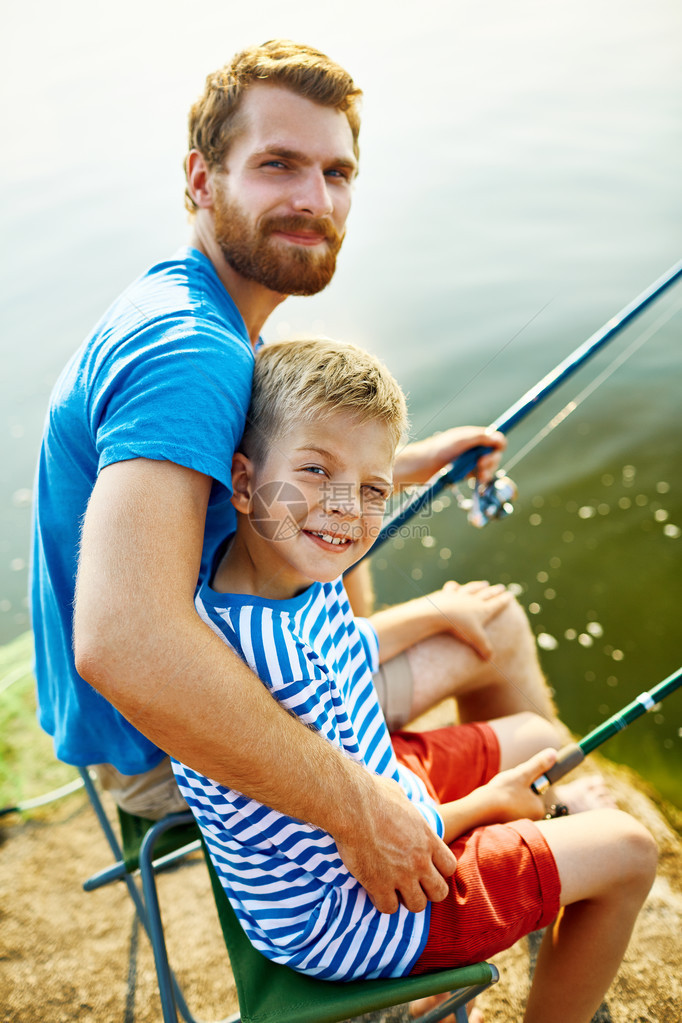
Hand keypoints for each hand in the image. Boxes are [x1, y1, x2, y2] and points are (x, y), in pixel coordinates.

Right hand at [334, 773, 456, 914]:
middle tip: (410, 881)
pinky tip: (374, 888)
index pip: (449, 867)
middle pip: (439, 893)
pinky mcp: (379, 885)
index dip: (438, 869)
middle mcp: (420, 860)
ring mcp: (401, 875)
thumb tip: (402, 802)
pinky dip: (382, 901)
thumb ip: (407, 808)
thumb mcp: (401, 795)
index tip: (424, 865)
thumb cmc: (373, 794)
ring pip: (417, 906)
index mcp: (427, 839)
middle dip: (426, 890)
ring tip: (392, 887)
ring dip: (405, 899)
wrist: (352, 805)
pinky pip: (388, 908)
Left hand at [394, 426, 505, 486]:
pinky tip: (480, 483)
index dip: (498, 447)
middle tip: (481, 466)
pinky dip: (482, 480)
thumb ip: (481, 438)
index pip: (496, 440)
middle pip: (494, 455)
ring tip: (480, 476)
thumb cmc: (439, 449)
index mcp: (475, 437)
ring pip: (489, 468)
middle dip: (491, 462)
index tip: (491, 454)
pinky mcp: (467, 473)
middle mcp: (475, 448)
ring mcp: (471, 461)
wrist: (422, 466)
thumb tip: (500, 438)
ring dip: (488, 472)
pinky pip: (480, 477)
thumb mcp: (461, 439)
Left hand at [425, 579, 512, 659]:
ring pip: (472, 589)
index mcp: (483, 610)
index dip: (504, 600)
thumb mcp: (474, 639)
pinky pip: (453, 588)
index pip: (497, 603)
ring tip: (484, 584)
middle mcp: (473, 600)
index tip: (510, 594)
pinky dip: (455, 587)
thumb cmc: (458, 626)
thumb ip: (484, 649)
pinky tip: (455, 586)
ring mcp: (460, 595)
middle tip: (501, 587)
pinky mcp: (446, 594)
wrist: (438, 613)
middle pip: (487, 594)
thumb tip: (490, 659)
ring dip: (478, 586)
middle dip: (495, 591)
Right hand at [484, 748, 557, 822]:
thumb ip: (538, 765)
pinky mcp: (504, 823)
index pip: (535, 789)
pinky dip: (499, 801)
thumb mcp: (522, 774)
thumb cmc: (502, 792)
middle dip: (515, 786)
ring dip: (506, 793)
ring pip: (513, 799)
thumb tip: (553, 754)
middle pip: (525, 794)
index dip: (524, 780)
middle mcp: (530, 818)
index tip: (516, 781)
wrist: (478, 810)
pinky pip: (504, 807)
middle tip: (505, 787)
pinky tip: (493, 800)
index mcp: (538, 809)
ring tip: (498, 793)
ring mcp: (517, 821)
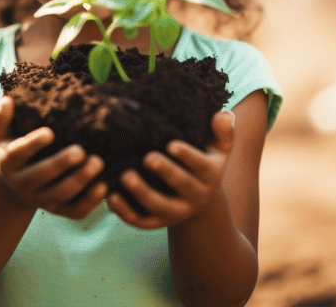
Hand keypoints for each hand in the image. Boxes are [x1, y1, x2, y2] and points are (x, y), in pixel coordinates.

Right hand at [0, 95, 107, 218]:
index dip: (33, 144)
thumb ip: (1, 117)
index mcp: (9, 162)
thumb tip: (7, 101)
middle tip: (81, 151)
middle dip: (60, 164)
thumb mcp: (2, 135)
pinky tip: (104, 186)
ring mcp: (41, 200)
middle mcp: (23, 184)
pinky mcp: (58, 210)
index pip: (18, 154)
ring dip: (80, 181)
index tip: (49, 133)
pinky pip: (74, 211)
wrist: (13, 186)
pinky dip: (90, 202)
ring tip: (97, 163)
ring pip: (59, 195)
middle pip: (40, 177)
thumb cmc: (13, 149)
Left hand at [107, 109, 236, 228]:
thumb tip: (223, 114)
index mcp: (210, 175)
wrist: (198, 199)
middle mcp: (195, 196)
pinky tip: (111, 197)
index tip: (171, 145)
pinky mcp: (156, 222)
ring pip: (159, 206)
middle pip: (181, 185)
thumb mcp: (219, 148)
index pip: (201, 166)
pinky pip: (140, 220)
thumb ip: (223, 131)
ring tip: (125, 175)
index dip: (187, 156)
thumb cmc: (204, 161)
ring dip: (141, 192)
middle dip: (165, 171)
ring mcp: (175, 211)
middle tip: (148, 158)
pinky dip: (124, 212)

[ACTIVITY] If a line in the data above holds the string "wrist", copy it.

[RESPONSE TO THE TASK]
wrist: (352, 805)
wrist: (422, 466)
wrist: (438, 613)
wrist: (478, 810)
wrist: (13, 186)
wrist: (198, 199)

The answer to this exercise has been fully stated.